For the new open-label, dose-escalation/dose-expansion study, led by hematologist Naval Daver, MD, of the University of Texas MD Anderson Cancer Center, Houston, researchers enrolled 61 patients (56 with FLT3 mutations) from 2018 to 2020. The median age was 63 years (range 21-85).

The subjects were assigned to get a recommended phase 2 dose of 400 mg venetoclax once daily and 120 mg gilteritinib once daily.

Over a median follow-up of 17.5 months, the median remission time was 4.9 months (95% confidence interval, 3.4-6.6), and the patients with FLT3 mutations survived a median of 10 months.

“The combination of venetoclax and gilteritinib was tolerable at standard doses of each drug, generated remarkably high response rates, and markedly reduced FLT3-internal tandem duplications mutation burden. … Early mortality was similar to gilteritinib monotherapy,” the authors wrote.

Eighty percent of patients experienced cytopenias, and “adverse events prompted venetoclax and gilteritinib dose interruptions in 51% and 48%, respectively.”

About 60% of patients who went on to receive allogeneic hematopoietic stem cell transplantation were alive at the end of follow-up, “suggesting that VenGilt [the combo treatment] could be an effective bridge to transplant in young/fit patients with relapsed FLT3mut AML,” the researchers wrote.

All patients withdrew from the study by November 2021 for several reasons such as death (n=42), adverse events (n=10), and disease progression (29); some had multiple reasons.

Dr. Brunner said the study is “an important step toward evaluating a new potential regimen.”

The remission duration, FLT3 molecular response, and median overall survival “seem quite encouraging for a severe disease like AML in relapse,” he said. However, he added that the drug combo “would need to be evaluated in a randomized and, ideally, placebo-controlled setting to know if this is a significant improvement.”

He also highlighted the high number of severe cyptopenias with associated complications such as death. “Whether this is acceptable depends on the patient and circumstances,” he said. “But it does suggest that this regimen would potentially be for more robust patients, particularly since the group that did best were those who went to transplant later.”

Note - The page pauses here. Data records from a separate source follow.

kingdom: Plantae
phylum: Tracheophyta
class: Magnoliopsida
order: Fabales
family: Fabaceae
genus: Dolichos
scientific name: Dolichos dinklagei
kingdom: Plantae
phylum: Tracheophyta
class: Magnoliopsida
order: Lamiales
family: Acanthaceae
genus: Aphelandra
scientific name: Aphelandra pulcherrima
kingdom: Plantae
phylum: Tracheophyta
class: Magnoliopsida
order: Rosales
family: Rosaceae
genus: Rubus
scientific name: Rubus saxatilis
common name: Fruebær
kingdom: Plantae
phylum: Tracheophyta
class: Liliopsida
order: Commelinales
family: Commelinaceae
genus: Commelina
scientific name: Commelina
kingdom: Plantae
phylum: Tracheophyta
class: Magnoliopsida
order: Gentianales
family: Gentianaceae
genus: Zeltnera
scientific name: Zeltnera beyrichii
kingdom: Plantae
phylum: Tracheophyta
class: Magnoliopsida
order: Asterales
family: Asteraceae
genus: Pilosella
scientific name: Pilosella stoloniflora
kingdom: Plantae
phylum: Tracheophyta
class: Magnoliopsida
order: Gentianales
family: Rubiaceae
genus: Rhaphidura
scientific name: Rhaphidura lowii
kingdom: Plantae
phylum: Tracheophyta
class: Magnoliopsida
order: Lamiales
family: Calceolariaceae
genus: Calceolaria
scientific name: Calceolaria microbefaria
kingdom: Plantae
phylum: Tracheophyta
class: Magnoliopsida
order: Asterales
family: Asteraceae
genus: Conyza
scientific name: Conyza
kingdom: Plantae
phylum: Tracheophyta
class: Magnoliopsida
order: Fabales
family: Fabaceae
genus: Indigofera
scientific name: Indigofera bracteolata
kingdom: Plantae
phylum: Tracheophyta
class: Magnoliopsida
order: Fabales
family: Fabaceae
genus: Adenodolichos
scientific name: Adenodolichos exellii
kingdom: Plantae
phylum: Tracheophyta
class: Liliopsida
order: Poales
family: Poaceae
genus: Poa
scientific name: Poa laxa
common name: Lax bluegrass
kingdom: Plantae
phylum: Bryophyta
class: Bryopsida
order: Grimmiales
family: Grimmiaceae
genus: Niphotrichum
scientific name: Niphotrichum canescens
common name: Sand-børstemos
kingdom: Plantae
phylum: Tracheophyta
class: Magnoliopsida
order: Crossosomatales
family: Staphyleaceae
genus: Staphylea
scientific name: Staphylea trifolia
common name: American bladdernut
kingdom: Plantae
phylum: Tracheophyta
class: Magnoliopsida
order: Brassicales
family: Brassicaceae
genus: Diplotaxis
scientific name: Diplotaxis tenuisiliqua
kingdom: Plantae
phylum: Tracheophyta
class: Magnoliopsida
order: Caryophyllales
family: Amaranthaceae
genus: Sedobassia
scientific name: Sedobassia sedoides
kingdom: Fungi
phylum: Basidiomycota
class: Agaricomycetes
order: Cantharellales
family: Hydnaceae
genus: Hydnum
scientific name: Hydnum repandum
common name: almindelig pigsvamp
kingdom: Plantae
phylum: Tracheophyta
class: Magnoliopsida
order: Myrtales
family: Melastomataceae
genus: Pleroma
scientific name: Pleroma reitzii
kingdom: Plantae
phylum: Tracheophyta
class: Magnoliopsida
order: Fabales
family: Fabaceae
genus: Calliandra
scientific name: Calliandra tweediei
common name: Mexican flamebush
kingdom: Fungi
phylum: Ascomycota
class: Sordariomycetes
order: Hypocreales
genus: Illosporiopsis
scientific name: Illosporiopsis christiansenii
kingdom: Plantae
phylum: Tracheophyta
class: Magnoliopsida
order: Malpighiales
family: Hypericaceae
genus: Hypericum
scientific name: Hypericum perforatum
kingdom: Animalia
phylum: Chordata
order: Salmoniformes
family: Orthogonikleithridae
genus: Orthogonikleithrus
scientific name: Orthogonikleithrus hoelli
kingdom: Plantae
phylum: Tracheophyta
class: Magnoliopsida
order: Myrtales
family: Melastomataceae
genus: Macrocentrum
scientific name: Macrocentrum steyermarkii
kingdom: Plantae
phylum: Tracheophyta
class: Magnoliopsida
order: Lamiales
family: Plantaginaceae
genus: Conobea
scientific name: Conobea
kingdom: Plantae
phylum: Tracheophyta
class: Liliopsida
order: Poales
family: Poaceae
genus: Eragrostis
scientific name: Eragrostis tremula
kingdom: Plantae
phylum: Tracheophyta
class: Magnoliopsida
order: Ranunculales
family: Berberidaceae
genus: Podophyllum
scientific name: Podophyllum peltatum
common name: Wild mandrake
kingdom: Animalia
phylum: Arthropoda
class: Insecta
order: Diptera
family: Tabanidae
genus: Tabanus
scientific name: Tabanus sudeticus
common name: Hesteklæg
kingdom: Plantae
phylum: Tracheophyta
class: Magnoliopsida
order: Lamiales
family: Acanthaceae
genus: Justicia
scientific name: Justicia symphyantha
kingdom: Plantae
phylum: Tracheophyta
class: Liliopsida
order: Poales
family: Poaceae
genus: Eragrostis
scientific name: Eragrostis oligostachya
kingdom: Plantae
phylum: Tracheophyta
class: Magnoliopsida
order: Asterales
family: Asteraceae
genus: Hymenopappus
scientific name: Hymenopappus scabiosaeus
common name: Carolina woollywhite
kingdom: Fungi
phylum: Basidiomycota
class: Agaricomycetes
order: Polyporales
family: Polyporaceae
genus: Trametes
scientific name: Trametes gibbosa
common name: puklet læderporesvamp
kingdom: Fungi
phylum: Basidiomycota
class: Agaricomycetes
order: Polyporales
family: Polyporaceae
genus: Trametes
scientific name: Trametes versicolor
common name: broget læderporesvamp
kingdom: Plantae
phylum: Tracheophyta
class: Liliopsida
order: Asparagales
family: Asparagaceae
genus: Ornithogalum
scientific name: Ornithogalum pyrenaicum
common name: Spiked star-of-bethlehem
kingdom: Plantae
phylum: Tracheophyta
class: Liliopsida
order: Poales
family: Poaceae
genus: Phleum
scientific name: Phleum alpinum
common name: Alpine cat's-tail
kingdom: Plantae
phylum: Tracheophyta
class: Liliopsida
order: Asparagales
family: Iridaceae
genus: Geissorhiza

Pending more research, Dr. Brunner said, “I am not sure I would use [the combination treatment] over gilteritinib monotherapy, for instance. But there may be settings where no other options are available, and this could be considered, particularly if a transplant option is a next step.”

The study was funded by AbbVie, Genentech, and Astellas. The study authors report multiple disclosures; some are employed by Astellas, AbbVie, and Genentech/Roche.

Dr. Bronner reports running clinical trials, advisory board service and/or consultation for Acceleron, Agios, Abbvie, BMS/Celgene, Keros Therapeutics, Novartis, Takeda, GSK, AstraZeneca, Janssen, and Gilead.